Monday, January 11, 2010

Good Morning Friends,

Let me briefly comment on something that is not unrelated to what we're discussing. It would seem that the banks are paying back their TARP money and so forth. Some people want "reform" in the compensation structure. It seems that Wall Streeters are set to receive another round of fantastic bonuses and stock options and the like.

We are coming to realize how much compensation of these folks and, of course, the CEOs are detached from performance. We're really left scratching our heads, trying to figure out why Wall Street acts like this and why doesn't government do anything to stop it.

What if the answer is class power? What if the motivation, on the part of Wall Street and government's apparent apathy, involves the maintenance of a class-based social structure? Hold that thought.

I was listening to the radio earlier this morning, a show on NPR called The Take Away. They had a professor of behavioral economics at Duke University. I forget his name, but he's good. He's a frequent guest on the show.
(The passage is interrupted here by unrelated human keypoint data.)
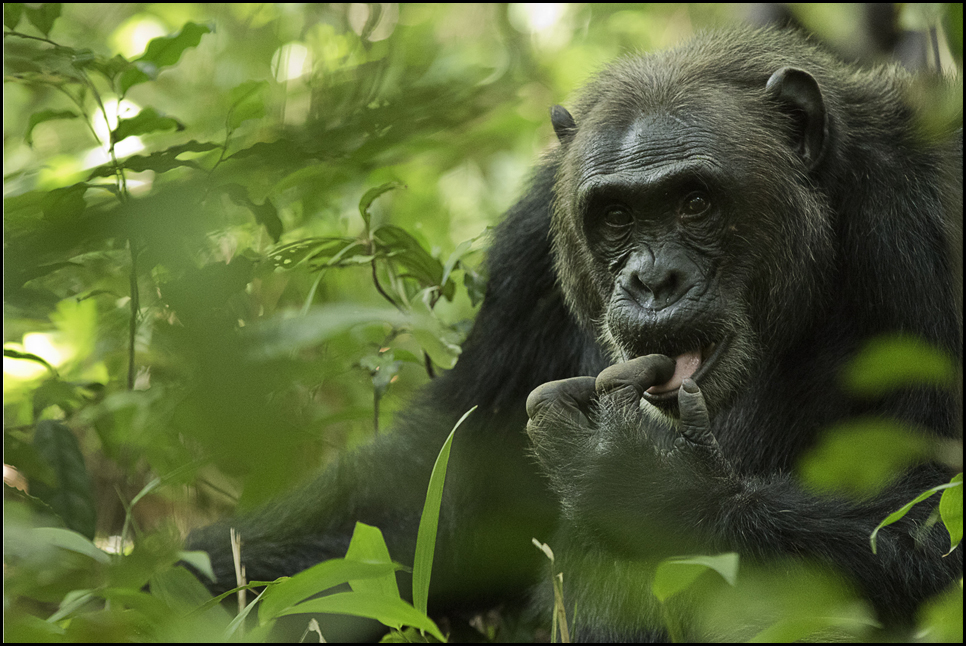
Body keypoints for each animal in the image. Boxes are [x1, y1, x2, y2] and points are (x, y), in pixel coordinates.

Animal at [187, 26, 960, 644]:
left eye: (695, 201)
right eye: (615, 216)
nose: (652, 279)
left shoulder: (932, 221)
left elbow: (940, 521)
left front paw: (644, 478)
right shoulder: (531, 247)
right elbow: (441, 492)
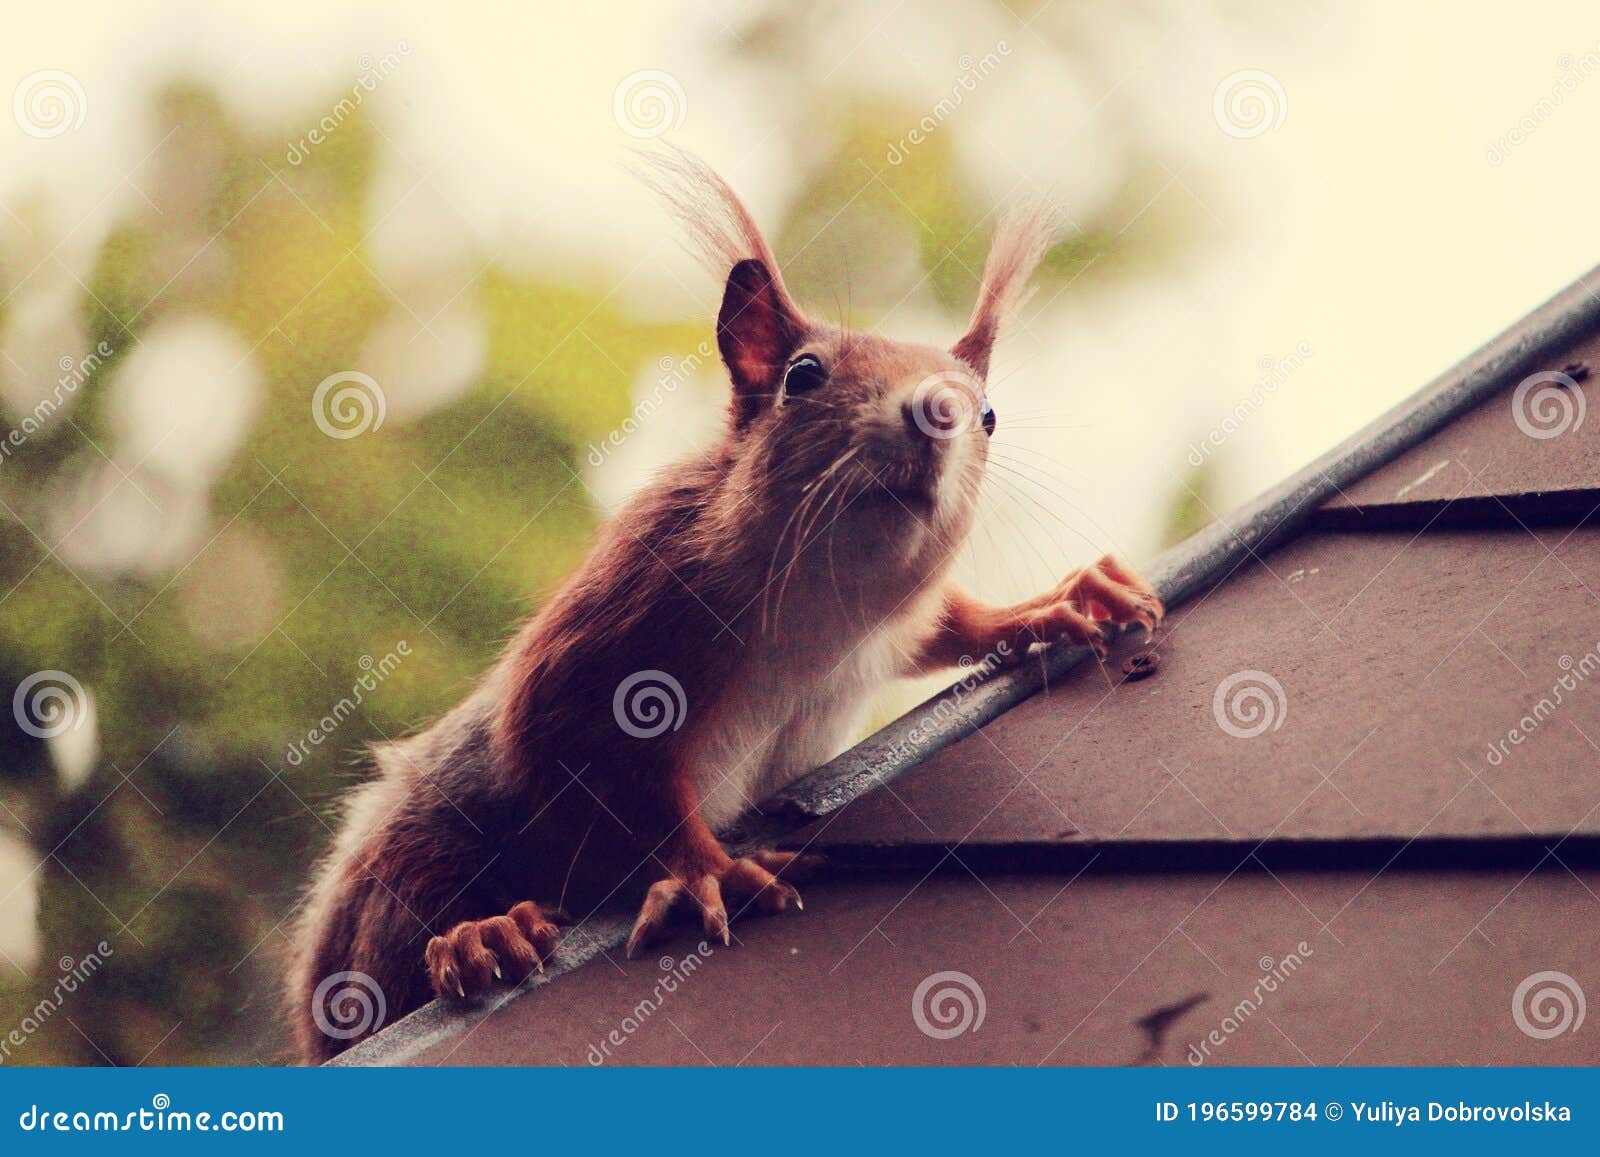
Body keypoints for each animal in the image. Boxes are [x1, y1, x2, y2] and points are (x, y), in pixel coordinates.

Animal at [287, 151, 1163, 1064]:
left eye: (989, 413)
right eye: (802, 375)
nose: (939, 411)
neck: (826, 610)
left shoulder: (894, 623)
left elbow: (949, 624)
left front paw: (1054, 602)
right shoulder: (626, 611)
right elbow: (604, 765)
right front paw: (709, 866)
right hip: (407, 867)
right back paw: (478, 937)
There was a discussion on the show about the compensation of Wall Street traders, hedge fund people, and so forth. He correctly pointed out that a discussion of compensation should be divided into two parts.

For twenty-odd years or so, their collective action seems to have kept the market "up." Therefore, we thought that special skills, talents, ability, and know how that allowed them to foster, maintain, and manage this "growth." Believing this, we, the people, vaguely felt that they "deserved" such rates of pay.
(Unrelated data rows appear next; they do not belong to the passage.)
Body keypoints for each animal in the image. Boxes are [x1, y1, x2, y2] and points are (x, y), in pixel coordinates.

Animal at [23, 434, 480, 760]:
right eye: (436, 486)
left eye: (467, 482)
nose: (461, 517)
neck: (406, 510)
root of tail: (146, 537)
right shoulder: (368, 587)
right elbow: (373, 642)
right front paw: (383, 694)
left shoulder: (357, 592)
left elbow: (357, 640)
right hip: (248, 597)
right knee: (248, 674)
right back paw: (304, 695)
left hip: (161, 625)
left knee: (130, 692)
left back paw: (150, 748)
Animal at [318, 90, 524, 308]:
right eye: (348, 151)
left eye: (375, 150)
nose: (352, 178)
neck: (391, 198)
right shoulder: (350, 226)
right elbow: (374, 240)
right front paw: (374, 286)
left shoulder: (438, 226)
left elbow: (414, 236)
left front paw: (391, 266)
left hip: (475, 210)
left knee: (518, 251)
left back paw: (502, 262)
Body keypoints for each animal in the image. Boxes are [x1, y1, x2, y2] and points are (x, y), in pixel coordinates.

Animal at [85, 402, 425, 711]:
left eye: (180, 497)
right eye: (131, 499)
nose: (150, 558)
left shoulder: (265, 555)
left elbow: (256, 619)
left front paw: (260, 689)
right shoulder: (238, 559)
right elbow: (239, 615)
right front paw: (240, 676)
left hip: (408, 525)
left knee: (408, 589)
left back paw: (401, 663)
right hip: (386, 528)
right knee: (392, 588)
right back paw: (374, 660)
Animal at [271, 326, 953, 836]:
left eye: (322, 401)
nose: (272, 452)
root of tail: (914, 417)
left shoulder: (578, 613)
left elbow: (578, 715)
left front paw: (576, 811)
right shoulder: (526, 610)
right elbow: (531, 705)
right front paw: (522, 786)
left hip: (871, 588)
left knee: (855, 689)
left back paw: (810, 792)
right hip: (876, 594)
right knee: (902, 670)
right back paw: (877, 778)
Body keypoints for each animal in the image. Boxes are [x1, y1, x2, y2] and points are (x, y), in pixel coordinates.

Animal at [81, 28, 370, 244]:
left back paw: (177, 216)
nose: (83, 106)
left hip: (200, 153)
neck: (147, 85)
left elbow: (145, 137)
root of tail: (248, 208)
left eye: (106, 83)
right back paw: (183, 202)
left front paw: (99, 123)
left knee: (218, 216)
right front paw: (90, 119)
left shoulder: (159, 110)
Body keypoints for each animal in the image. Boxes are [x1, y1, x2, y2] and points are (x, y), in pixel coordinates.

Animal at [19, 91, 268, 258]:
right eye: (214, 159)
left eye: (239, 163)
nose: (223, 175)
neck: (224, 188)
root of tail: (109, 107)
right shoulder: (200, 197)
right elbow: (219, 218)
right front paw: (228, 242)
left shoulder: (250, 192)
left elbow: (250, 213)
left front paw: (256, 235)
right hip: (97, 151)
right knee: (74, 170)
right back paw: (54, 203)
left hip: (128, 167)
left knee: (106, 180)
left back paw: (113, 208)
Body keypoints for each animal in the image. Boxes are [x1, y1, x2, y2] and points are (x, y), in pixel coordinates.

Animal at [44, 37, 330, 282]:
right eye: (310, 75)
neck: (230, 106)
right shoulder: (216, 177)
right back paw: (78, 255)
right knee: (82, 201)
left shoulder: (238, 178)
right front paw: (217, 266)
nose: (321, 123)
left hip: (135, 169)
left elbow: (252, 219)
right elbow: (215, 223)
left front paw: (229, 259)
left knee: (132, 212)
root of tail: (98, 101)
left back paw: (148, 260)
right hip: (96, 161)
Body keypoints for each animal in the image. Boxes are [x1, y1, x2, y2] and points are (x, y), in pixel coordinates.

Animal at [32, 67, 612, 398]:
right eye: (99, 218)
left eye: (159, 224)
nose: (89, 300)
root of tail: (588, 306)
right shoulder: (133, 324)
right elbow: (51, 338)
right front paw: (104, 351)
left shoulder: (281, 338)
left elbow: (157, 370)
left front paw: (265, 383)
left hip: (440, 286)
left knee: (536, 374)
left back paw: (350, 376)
As the revelation of the source of this present crisis continues to unfold and we learn more and more, we find that we gave them far too much credit. We know that there were gaps in their understanding of how the financial system was working these days. We hear about the role of mathematicians and physicists from M.I.T. and other place in designing exotic financial products.

You know what this dynamic reminds me of? The Emperor With No Clothes. Remember the story. Two con men come to a kingdom, saying that they are weavers of the finest garmets. They said that their work was so sublime that anyone who could not see the clothes, were not competent rulers. The vizier comes, sees nothing and yet not wanting to think he's incompetent, pretends to see them.

The king comes in, sees nothing and yet not wanting to think he's incompetent, pretends to see the clothes, gives effusive praise for the beauty and so forth, and you know the rest...

But that aside, what if pay on Wall Street and in the corporate world in general in about maintain class hierarchy? What if we thought of the Wall Street traders, hedge fund people, investment bankers, and the like, as the lower rungs of the bourgeoisie. Even though they are technically "workers" who must sell their "labor," we can hardly think of them as the proletariat.

By the way, the second part of the behavioral economist's discussion was about the efficacy of bonuses, and experiments found an actual inverse relationship to size of bonus and performance. The more money involved, the more pressure was felt, and so on and so forth.

If you're a CEO of a Fortune 400 corporation of staggering wealth, [maybe you own an island], you can't have the people just below you - mind you, I say just below you - [top executives and upper level managers, and so forth] driving minivans, having to sweat their bills, having to go through mental contortions figuring out how their going to send their kids to college and the like. In other words, you can't have them living like the middle class.

First of all, that would put more pressure on your compensation, as the Fortune 400 CEO. Second, these people on the strata, make up the social layer that you interact with socially, that you may have originated [again, we're talking about, in total, a very, very, very narrow range of society] in. We're talking about your "world," your very world.

Anything approaching serious reform in pay for the corporate world and Wall Street, would bring your world under threat, might even deal a fatal blow to it. Think of it, this might mean that suddenly scores of people could no longer afford their country club memberships, and raquet ball health club memberships.

All of the sudden multitudes could no longer afford to send their children to elite private schools and from that flows the interruption of childhood friendships. Suddenly multitudes of nannies and other live-in and outside staff have to be let go [see how they would pose as populists defending their way of life based on preserving these domestic help jobs]. People could no longer afford to give as many, or any parties - its all about networking, is it not?

Suddenly there would be a lot fewer hunting trips and golf outings and summer houses, winter houses, or other residences in other countries. These things give are symbols of success to the bourgeoisie [yes, bring them nearer to God, whether they 'believe' or not] and give them a chance to network and wheel and deal and yet again, increase their holdings, and so forth. Money is not just money - I'll have more to say on that point.

So, if you're a Fortune 400 CEO, any reform in compensation of your own pay and others at your level and just below you, reform in compensation would mean social and cultural catastrophe in your eyes.